Although the mouse model is the most commonly used model for clinical studies, the present mouse experimental evaluations yielded many exciting results. What cannot be ignored is the variability between humans and mice, and the primate model is perhaps more accurate. Dong et al [32] revealed that although no significant abnormalities in follicle activation and growth and no serious damage to ovarian structure and function in repeatedly receiving COH in rhesus monkeys after 5 years.
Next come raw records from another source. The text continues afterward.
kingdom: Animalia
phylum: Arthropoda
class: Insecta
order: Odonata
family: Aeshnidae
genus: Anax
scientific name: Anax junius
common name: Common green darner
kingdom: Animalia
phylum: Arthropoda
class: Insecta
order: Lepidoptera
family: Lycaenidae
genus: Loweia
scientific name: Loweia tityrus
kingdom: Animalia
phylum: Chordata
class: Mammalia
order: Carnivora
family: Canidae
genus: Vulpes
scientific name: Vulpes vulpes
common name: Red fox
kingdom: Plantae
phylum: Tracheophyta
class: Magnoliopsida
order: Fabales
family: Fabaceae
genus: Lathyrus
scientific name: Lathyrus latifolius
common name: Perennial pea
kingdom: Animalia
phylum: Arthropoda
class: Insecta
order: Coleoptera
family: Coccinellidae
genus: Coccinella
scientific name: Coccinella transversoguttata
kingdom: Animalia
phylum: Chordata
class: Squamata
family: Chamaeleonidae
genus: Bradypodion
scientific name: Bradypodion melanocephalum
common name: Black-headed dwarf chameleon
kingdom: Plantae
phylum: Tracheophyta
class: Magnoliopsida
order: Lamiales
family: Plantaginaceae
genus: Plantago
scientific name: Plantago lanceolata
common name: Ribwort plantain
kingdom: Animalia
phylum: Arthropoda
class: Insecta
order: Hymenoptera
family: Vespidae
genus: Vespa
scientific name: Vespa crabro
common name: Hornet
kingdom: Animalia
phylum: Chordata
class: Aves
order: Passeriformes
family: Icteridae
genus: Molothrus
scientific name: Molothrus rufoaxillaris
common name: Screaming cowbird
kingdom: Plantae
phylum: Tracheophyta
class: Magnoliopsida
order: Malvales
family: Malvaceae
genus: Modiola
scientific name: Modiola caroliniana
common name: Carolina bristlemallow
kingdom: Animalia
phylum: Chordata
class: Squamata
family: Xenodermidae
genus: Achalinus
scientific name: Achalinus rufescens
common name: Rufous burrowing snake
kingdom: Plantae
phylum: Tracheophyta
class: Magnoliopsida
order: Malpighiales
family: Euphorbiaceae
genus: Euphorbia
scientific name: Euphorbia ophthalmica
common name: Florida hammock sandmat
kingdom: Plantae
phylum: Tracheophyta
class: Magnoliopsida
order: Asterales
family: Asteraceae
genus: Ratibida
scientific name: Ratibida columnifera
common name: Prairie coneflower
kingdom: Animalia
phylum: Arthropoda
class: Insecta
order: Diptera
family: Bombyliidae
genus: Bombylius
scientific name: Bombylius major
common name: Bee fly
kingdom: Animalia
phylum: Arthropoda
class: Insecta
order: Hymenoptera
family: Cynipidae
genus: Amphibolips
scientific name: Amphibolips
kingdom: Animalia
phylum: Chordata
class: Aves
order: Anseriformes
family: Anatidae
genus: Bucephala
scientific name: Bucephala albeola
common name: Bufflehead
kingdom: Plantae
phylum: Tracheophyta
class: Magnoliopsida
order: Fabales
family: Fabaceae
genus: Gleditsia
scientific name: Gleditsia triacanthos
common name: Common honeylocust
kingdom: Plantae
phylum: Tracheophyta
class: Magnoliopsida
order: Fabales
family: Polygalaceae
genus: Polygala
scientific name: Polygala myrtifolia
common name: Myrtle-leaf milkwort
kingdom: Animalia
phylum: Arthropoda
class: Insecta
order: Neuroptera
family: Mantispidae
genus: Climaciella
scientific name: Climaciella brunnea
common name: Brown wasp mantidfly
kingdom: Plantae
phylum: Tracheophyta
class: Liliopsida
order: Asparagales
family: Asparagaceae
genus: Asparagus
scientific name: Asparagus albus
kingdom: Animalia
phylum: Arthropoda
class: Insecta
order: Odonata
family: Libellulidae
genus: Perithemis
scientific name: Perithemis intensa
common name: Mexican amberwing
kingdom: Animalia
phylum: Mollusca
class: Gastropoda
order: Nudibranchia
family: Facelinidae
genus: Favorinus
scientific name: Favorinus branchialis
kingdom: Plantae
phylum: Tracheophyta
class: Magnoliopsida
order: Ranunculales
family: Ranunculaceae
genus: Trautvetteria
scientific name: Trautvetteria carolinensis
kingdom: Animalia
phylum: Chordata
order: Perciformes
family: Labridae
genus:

Nevertheless, granulosa cells of Mitochondria were impaired, in which StAR and P450arom protein expression was downregulated, inhibiting cell proliferation and differentiation and possibly negatively impacting ovarian function. The team also explored the effects on uterine and mammary tissues after 5 years in rhesus monkeys experiencing four COS. It proved that uterine cells displayed a low proliferative state and mammary epithelial cells depicted low proliferation and high apoptosis, and no cancer risk was observed in both [33]. However, the small sample size limited both studies and their conclusions (experimental group n = 3). Larger sample sizes and longer-term studies would provide a more comprehensive picture of the question under investigation.
The potential adverse effects of repeated COS on ovarian function were detected in both the mouse model and the rhesus monkey model above, yet did not produce serious damage to their phenotypes, which abnegate the adverse effects of repeated COS on ovarian reserve function in clinical case-control studies. Nevertheless, the possibility of significant functional changes in these organs after a longer period of potential damage cannot be guaranteed.
The strength of this study is the utility of self-control comparisons since it diminishes the influence of numerous uncontrollable factors such as genetics and environment, making the results and conclusions more reliable. Second, the study used univariate comparisons and multifactorial logistic regression analyses to compensate for potential confounding factors' effects on clinical pregnancy outcomes. Third, strict exclusion criteria were implemented to preclude patients with PCOS, endometriosis, and genetic factors for infertility and patients with ovarian hyporesponsiveness with FSH > 15 U/L and AFC < 3. Fourth, the study explored the effect of repeat COS on clinical pregnancy outcomes, an aspect less frequently investigated in articles, and scant information are available in publications. Moreover, to our knowledge, this is the largest sample size, and the subgroups are more detailed, making the findings more convincing.
A drawback of the present analysis is that it is an observational study with unavoidable inherent flaws and is unable to collect and control for all possible confounding factors. Still, the study used a reliable study design. The self-control comparison itself has reduced the uncontrollability of retrospective studies. Additionally, the data from this study only allowed grouping to the 5-repeat cycle population, and exploration was not extended to the most frequent populations. However, the effect of the number of repeats on clinical pregnancy outcomes has reached an inflection point, where CPR no longer increases significantly after 4 times.